- TASK
Nothing should appear in the answer except the lines from the one containing "246 32 21.23" through the end of the records below, written out exactly.

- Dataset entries
****************************************

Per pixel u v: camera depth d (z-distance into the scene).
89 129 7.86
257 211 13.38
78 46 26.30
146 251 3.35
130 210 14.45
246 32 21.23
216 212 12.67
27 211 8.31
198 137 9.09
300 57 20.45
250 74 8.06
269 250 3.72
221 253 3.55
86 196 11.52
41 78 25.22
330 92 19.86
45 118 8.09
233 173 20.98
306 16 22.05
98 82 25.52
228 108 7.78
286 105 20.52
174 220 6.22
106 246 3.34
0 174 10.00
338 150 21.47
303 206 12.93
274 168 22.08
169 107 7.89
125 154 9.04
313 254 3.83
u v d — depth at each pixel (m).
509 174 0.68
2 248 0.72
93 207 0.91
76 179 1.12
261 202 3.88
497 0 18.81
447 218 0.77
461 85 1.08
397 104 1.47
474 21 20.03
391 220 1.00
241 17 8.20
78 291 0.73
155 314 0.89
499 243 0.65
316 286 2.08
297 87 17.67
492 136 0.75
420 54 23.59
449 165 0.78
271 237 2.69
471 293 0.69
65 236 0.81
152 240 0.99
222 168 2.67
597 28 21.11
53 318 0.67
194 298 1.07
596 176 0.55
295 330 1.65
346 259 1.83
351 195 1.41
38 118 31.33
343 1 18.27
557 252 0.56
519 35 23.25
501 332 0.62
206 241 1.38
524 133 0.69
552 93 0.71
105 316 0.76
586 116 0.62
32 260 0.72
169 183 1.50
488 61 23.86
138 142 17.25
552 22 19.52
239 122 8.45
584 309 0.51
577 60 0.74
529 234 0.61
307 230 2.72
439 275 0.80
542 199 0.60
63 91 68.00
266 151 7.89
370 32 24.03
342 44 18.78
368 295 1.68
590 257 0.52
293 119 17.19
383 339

****************************************

- ANSWER TO THIS TASK
246 32 21.23
216 212 12.67
27 211 8.31
198 137 9.09
300 57 20.45
250 74 8.06
269 250 3.72
221 253 3.55
86 196 11.52
41 78 25.22
330 92 19.86
45 118 8.09
233 173 20.98
306 16 22.05
98 82 25.52
228 108 7.78
286 105 20.52
174 220 6.22
106 246 3.34
0 174 10.00
338 150 21.47
303 206 12.93
274 168 22.08
169 107 7.89
125 154 9.04
313 254 3.83
u v d — depth at each pixel (m).
509 174 0.68
2 248 0.72
93 207 0.91
76 179 1.12
261 202 3.88
497 0 18.81
447 218 0.77
461 85 1.08
397 104 1.47
474 21 20.03
391 220 1.00
241 17 8.20
78 291 0.73
155 314 0.89
499 243 0.65
316 286 2.08
297 87 17.67
492 136 0.75
420 54 23.59
449 165 0.78
271 237 2.69
471 293 0.69
65 236 0.81
152 240 0.99
222 168 2.67
597 28 21.11
53 318 0.67
194 298 1.07
596 176 0.55
295 330 1.65
346 259 1.83
351 195 1.41
38 118 31.33
343 1 18.27
557 252 0.56
519 35 23.25
501 332 0.62
206 241 1.38
524 133 0.69
552 93 0.71
105 316 0.76
586 116 0.62
32 260 0.72
169 183 1.50
488 61 23.86
138 142 17.25
552 22 19.52
239 122 8.45
584 309 0.51
577 60 0.74
529 234 0.61
307 230 2.72
439 275 0.80
542 199 0.60
63 91 68.00
266 151 7.89
370 32 24.03
342 44 18.78
368 295 1.68
590 257 0.52
293 119 17.19
383 339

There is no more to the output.